Poetry: Grieving

Welcome Back

Its coming up to the one year anniversary of my loss, this is the poem I wrote about how it feels here on Planet Grief.

Loosing You

Here I lay on the floor,

My soul screaming, in a million pieces since you left.

You died, you passed, you are no longer here.

 

It was sudden, little warning.

Acknowledged by you and I but ignored by those who should have helped.

Then like a thief if the night, death took you.

Not even glancing back at the devastation, left in its wake.

 

Now, there is silence.

A hole in my life.

No welcome smile

No arms to hold and protect

No praise, no comfort, no solace

Just… silence.

 

No matter how loud I call

How hard I try

How hard I cry

Nothing, just….

Why?

 

If you too have just arrived on Planet Grief, I am truly sorry for you loss. I have posted some supportive website links in the Healing Tab under Bereavement. I especially recommend Cruse Bereavement care, they were wonderful in my darkest days.

I found writing helped me through some of the pain, it doesn’t stop it, but it gives you somewhere to say the things others don’t want to hear. The pain you need to let out but others avoid, trying to stop you talking about it, ‘Don’t upset yourself’ etc. For me, writing helps to ease the pain of those thoughts, helps stop them rolling around and around in my head, gives them somewhere else to go instead. If you have lost someone suddenly I can highly recommend writing as a way of finding a path through the pain and shock of it all. I have kept a journal of my feelings throughout this year of my grief and intend to do so for the coming year too.

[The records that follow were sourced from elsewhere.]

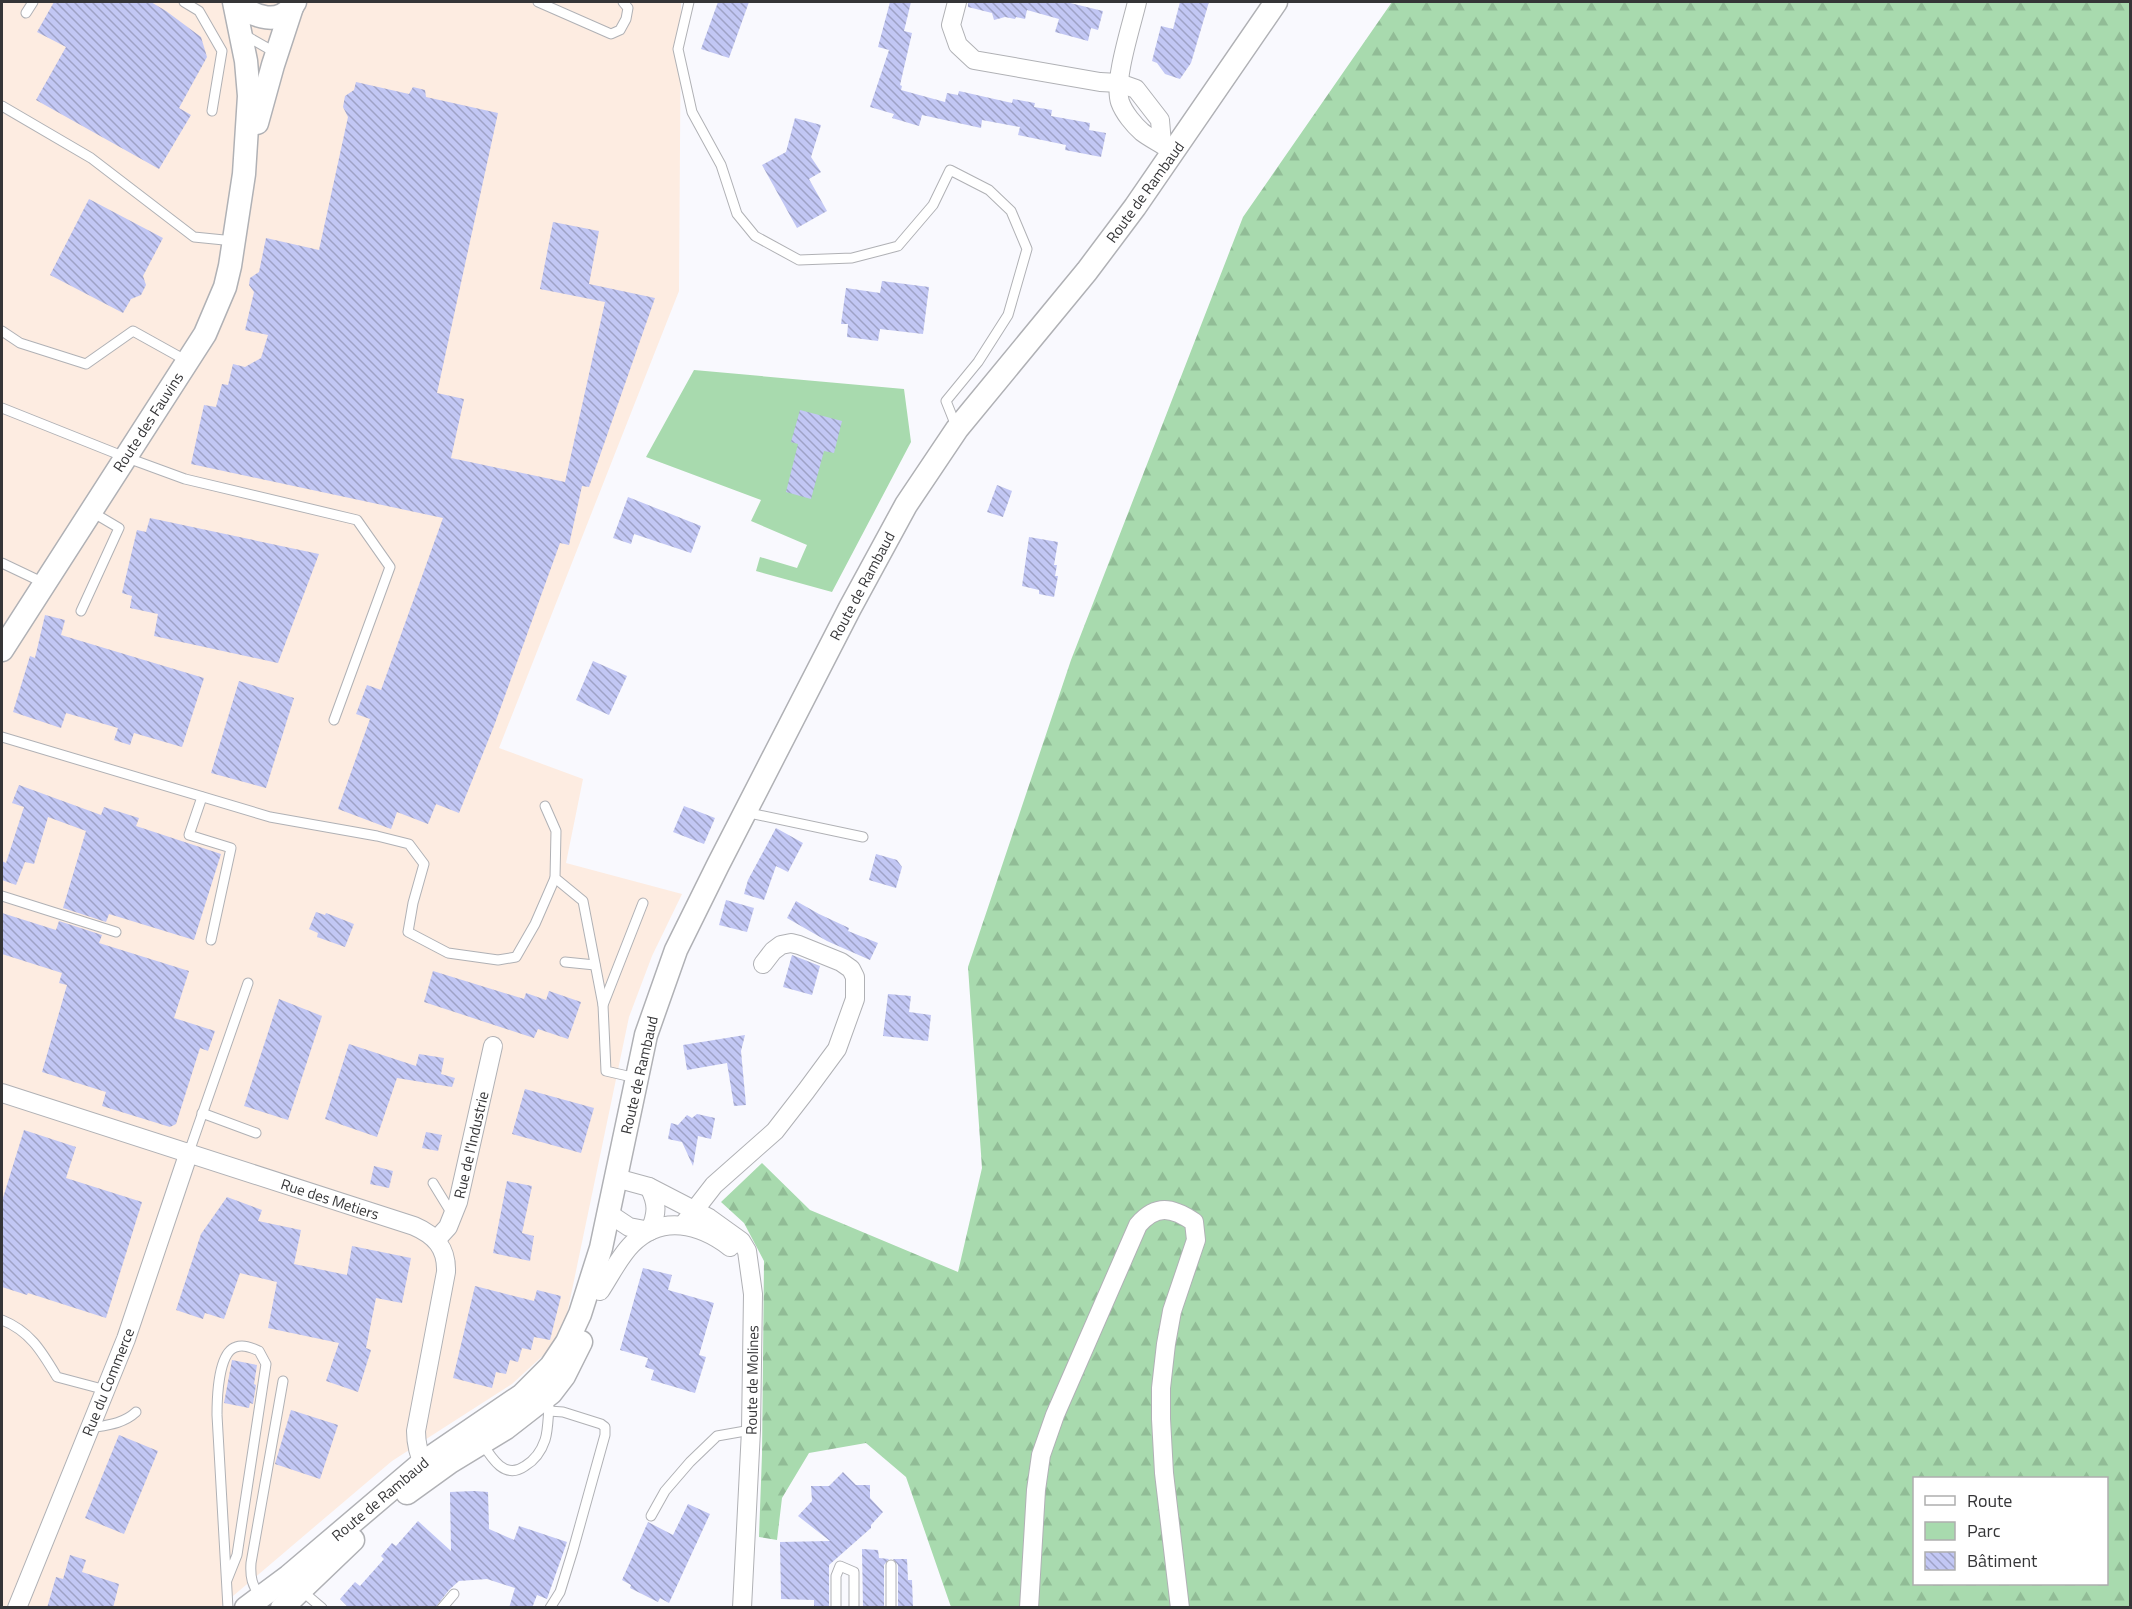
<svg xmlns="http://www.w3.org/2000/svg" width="2132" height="1609" viewBox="0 0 2132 1609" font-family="'Titillium Web',sans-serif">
	<defs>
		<pattern id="forest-firs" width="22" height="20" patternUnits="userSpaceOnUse" patternTransform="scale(1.5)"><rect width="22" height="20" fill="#a8daae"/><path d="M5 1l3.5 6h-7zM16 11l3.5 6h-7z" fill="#91bc96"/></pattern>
		<pattern id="building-back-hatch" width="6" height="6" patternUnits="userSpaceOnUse" patternTransform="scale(1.5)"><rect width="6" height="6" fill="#c2c7f4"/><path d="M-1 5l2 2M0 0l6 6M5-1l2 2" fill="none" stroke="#9ea2c6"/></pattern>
	</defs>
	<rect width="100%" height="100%" fill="#f9f9fe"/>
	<!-- commercial -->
	<polygon fill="#fdece1" points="2,2 681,2 679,291 499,748 583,779 566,863 682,894 652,956 629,1017 562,1338 512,1384 392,1461 220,1607 2,1608"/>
	<!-- green -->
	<polygon fill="#a8daae" points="694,370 904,389 911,442 832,592 756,571 760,557 797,568 807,545 751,521 761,500 646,457"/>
	<!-- forest -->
	<path fill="url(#forest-firs)" fill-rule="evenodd" d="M1392,2H2130V1607H951L906,1477L866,1443L809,1453L782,1498L777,1540L759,1537L762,1454L764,1261L744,1223L721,1202L762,1163L810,1210L958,1272L982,1168L968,967L1071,660L1243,217ZM1914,1478H2106V1584H1914Z"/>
	<!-- building -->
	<g fill="url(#building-back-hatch)">
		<polygon points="54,2 151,2 166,11 201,37 207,57 179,108 191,115 159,169 36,100 66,47 37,32"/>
		<polygon points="718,2 749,2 729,58 701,49"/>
		<polygon points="890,2 911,2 904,31 912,33 900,85 902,86 901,90 945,102 947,93 958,95 959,91 1012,103 1013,99 1035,103 1034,107 1052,110 1051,116 1090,123 1089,130 1106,133 1101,157 1065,150 1066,145 1018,135 1020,127 982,120 981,128 922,115 919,126 892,118 894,114 870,107 889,50 878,47"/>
		<polygon points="968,2 1066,2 1103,11 1098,30 1091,28 1088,41 1055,32 1059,19 1027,10 1025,19 1016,17 1015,19 1005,17 994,20 992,13 968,7"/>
		<polygon points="1180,2 1209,2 1191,63 1180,79 1165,74 1157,63 1152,61 1161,26 1173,29"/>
		<polygon points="356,82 409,94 413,87 425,90 426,97 498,113 437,393 464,399 451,458 565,482 605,302 540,289 553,222 599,231 589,284 655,298 589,487 582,486 569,545 560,543 494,726 459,813 436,804 428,824 397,812 391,829 338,809 370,719 356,714 367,685 381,690 443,518 191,464 204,405 216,407 222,384 228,385 233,364 245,367 261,358 268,335 245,330 254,292 249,285 250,278 259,272 266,238 319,250 348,117 343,107 345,96 354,90"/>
		<polygon points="795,118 821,125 811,157 821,172 809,179 827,211 797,228 762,165 786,152"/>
		<polygon points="89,199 163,238 143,276 146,285 141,295 131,299 123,313 50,275"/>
		<polygon points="882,281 929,287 923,334 880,329 878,341 847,337 848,324 841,324 846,288 880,293"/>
		<polygon points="800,410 842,421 834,453 824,451 811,499 786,492 798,444 791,442"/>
		<polygon points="997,485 1012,491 1003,517 987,512"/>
		<polygon points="628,497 701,526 691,553 634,534 631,544 613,538"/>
		<polygon points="150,518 319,554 278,663 154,636 158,614 130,608 132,596 122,593 137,530 146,532"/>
		<polygon points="1029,537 1058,542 1054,565 1057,565 1055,576 1058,576 1054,597 1039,594 1039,590 1022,586"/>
		<polygon points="45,615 65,620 61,635 204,678 182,747 134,733 130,745 114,740 118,728 66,713 61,728 13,712 30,656 35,658"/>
		<polygon points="593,661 627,676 609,715 576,700"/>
		<polygon points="239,681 294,698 266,788 211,773"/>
		<polygon points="19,785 101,815 104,807 139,818 136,826 221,854 194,940 109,914 106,922 63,908 86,831 48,817 34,864 25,862 16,885 2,880 2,861 6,863 24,807 12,803"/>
		<polygon points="684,806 715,818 704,844 673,832"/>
		<polygon points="776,828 803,843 788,872 776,866 764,900 744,894 748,880"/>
		<polygon points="876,854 897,860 902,867 896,888 869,880"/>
		<polygon points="726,900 754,908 747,932 719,925"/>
		<polygon points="796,901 819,914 849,928 848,931 878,943 870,960 827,941 787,918"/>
		<polygon points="316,912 325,915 326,913 354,924 345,947 317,937 318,933 309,929"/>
		<polygon points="2,913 56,930 59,921 102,935 99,943 189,971 174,1018 215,1031 208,1051 200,1048 176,1124 170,1127 102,1106 106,1092 42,1072 67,985 59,983 62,973 2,954"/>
		<polygon points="792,955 820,966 812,995 783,987"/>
		<polygon points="433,971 524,999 526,993 546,1000 549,991 581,1002 568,1039 538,1029 534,1038 424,1002"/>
		<polygon points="888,994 911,996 909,1012 931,1015 928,1041 883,1036"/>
		<polygon points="279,999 322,1016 288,1120 244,1106"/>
		<polygon points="745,1035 741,1051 746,1105 734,1106 727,1063 687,1070 683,1045"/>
		<polygon points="349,1044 416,1066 419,1054 444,1058 441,1074 455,1078 452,1087 397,1078 377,1137 325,1119"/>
		<polygon points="525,1089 594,1108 581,1153 512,1134"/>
		<polygon points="697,1114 715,1118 711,1139 698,1136 693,1166 682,1142 668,1139 671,1123 678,1125 687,1115 692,1118"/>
		<polygon points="24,1130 76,1147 66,1178 142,1202 106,1318 28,1293 27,1295 2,1287 2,1201"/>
		<polygon points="426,1132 442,1135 438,1151 422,1148"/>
		<polygon points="374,1166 393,1171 389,1188 370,1184"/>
		<polygon points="507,1181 532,1186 522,1233 534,1236 530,1261 493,1253"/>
		<polygon points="227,1197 262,1210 258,1221 301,1230 294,1264 347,1275 352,1246 411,1258 402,1303 376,1298 366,1348 371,1350 358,1392 326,1381 339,1343 268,1328 277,1282 240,1273 224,1319 205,1313 203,1319 176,1310 201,1234"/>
		<polygon points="643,1268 672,1275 668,1290 714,1303 699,1355 706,1357 695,1393 651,1380 654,1370 645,1367 648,1358 620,1350"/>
		<polygon points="475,1286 534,1301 537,1290 561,1296 550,1340 534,1337 531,1350 522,1348 518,1362 510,1360 506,1374 496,1372 492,1388 453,1378"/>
		<polygon points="232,1360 257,1365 254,1384 256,1385 253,1404 250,1403 249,1408 224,1403"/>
		<polygon points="291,1410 338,1425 320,1479 275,1464"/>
		<polygon points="119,1435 158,1451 124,1534 85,1518"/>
		<polygon points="843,1472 856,1485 870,1485 870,1498 883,1512 871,1525 871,1528 829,1565 829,1608 814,1608 814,1600 781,1599 780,1542 830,1541 798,1516 812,1501 811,1486 829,1486"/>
		<polygon points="474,1491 488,1492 489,1529 514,1540 519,1526 567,1542 547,1599 537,1595 532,1608 509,1608 515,1588 487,1579 459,1581 449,1590 435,1608 349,1608 340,1599 355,1582 360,1586 384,1559 381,1556 392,1543 396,1546 418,1521 451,1551 450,1492"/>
		<polygon points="688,1504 710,1514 669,1603 660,1598 658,1602 630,1588 631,1585 622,1580 648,1522 673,1535"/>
		<polygon points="862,1549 878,1550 879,1558 889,1559 884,1565 884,1608 863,1608"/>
		<polygon points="70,1555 86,1560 82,1572 119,1584 113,1608 47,1608 56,1577 63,1579"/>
		<polygon points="893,1559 907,1559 908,1580 912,1580 913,1608 898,1608 898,1565"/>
	</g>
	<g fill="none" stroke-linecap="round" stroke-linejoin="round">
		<!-- service casing -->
		<g stroke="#b0b1b5" stroke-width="11">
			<g id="service">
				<polyline points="184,2 199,11 222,51 212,111"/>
				<polyline points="538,2 611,34 620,30 626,19 628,8 623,2"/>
				<polyline points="689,2 678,49 692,112 721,165 737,214 755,236 799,260 852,258 898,246 933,205 950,170 989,190 1011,211 1027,249 1008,315 978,362 946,401 956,426"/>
				<polyline points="26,13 33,2"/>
				<polyline points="243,34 276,53"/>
				<polyline points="2,106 91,158 194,237 234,241"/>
				<polyline points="2,331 20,343 86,364 133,331 187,361"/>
				<polyline points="2,408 125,457 185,479 357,520 390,567 334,720"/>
				<polyline points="2,563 44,583"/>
				<polyline points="81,611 119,528 92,512"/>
				<polyline points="2,737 270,817 377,836 409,844 424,864 413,903 408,932 448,953 498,960 516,957 535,924 555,878"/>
				<polyline points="202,797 189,835 231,848 211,940"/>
				<polyline points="545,806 556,831 555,878 583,901 603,1005"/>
				<polyline points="745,812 863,837"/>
				<polyline points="2,896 116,932"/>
				<polyline points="565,962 595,965"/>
				<polyline points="636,1078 606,1071 603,1005 643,903"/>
				<polyline points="202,1113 256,1133"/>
				<polyline points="189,1152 248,983"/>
				<polyline points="433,1183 452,1214"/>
				<path d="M2,1320C30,1331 42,1352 57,1377L106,1390"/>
				<polyline points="549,1411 563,1412 601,1424 605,1427 605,1435 573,1550 560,1592 550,1608"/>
				<path d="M90,1428C107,1425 123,1424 136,1412"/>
				<path d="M482,1443C492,1459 505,1480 525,1466C535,1460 541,1452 545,1440C548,1431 548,1418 549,1407"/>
				<polyline points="651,1516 665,1491 690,1462 717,1436 751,1430"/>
				<path d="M227,1580L237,1555L266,1364L259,1351C252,1348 244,1344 236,1347C218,1352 217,1400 217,1415L228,1608"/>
				<polyline points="302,1591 322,1608"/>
				<path d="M261,1597C252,1586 250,1577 251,1563L283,1381"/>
				<polyline points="442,1608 454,1594"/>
				<polyline points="836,1608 836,1576 840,1566 854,1572 854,1608"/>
				<polyline points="891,1608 891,1565"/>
			</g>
		</g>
		<!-- minor casing -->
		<g stroke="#b0b1b5" stroke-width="20">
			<g id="minor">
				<polyline points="957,2 951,25 958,45 974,60 1100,82 1119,83 1136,89 1160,120 1162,144"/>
				<path d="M1137,2C1132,24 1113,81 1120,102C1124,113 1134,125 1142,132C1151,139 1161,143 1170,150"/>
				<path d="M2,1093L414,1226C435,1235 447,1248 446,1272L416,1431C416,1445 419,1456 425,1468L432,1470"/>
				<polyline points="616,1178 649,1187 709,1218 741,1241 747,1251 753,1294 751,1430 742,1608"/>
				<path d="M608,1213L629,1227L650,1231C657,1213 658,1204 649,1187"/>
				<polyline points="683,1225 714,1185 775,1131 806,1091 837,1049 855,999 855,977 851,969 841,962 799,945 791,943 781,945 773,951 763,964"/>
				<polyline points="437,1239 448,1227 458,1202 493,1046"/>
				<path d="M600,1291C610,1276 619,1257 632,1244C662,1214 700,1224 730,1247"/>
				<polyline points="17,1608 126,1339 189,1152"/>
				<path d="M1029,1608L1036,1490L1041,1455L1055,1415L1138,1225C1156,1204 1172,1207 1194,1222L1196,1240L1172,1311L1166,1344L1161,1388V1419L1164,1473L1180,1608"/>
			</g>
		</g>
		<!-- tertiary casing -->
		<g stroke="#b0b1b5" stroke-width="25">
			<g id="tertiary">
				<path d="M235,2C253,17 281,28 295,2"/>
				<polyline points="257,123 273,65 292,7"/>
				<polyline points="2,650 205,334 225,287 230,266 244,174 249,96 246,61 234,2"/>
				<polyline points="407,1493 450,1462 506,1428 551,1393 564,1376 581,1342"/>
				<polyline points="246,1608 289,1576 422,1463 522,1395 551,1366 567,1342 580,1314 601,1248 646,1035 676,950 718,865 850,608 906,505 957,429 1087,271 1135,207 1276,2"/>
				<polyline points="282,1608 353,1540"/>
			</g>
		</g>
		<!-- service -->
		<use href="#service" stroke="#fff" stroke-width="9"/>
		<!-- minor -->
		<use href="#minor" stroke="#fff" stroke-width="18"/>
		<!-- tertiary -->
		<use href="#tertiary" stroke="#fff" stroke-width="22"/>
	</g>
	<g text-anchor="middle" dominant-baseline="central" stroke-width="4.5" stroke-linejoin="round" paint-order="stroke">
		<!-- street labels -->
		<g font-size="15" fill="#353537" stroke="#fff">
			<text transform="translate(1145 192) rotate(-54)">Route de Rambaud</text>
			<text transform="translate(148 422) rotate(-57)">Route des Fauvins</text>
			<text transform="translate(862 586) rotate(-62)">Route de Rambaud</text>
			<text transform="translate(639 1075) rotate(-77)">Route de Rambaud</text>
			<text transform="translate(471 1145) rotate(-77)">Rue de l'Industrie</text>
			<text transform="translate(330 1199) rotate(18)">Rue des Metiers</text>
			<text transform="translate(752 1380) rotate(-89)">Route de Molines</text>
			<text transform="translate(108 1382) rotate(-68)">Rue du Commerce</text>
			<text transform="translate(380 1499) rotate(-40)">Route de Rambaud</text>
		</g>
	</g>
	<!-- border -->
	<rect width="2132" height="1609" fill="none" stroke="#353537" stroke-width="6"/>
	<!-- legend -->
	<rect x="1913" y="1477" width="195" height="108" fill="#ffffff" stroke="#aeaeaf" stroke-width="1.5"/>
	<rect x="1925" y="1496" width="30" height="9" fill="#ffffff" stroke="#aeaeaf" stroke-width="1.5"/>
	<text x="1967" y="1507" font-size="18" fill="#353537">Route</text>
	<rect x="1925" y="1522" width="30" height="18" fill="#a8daae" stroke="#aeaeaf" stroke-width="1.5"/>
	<text x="1967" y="1537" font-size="18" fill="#353537">Parc</text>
	<rect x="1925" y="1552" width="30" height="18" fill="url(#building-back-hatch)" stroke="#aeaeaf" stroke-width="1.5"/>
	<text x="1967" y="1567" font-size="18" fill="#353537">Bâtiment</text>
</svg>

Anniversaries of times you shared are so painful, but have often not been as I had expected them to be. Not better but different, and its learning how to find ways to be OK with different. If you find strategies along the way of your grieving, I highly recommend you write a letter to yourself of the things that got you through it. You will forget and when the next one hits, you can return to the letter for advice on ways to keep breathing, the things that helped.

Last year was our first Christmas apart, and I wrote myself a letter about how I felt, and what I did and sometimes included whys for things too. When you are in a really painful place, thinking is difficult, others often cannot begin to understand how you feel, even when they have suffered a loss themselves as each loss is unique to the individual.

Survival Tips for the Bereaved

  • Just do what you need to do to get through the next few moments as best you can.
  • Its fine to do more when you feel able, but take your time.
  • Be kind to yourself, especially if others are not helping as you need them too.
  • Remember, the expectations of others are not your expectations, let them keep them.
  • Its OK to cry, its healing, ignore those who don’t let you cry.
  • And when you need to cry but can’t put on a sad film and let the tears flow that way.
  • Put a list on the fridge of things you need help with and can’t face. If people say ‘Is there anything I can do?’ Point them at the fridge and say pick one.
  • Most importantly! Its OK to ask for help, assistance is often brief, so make the most of any that is offered.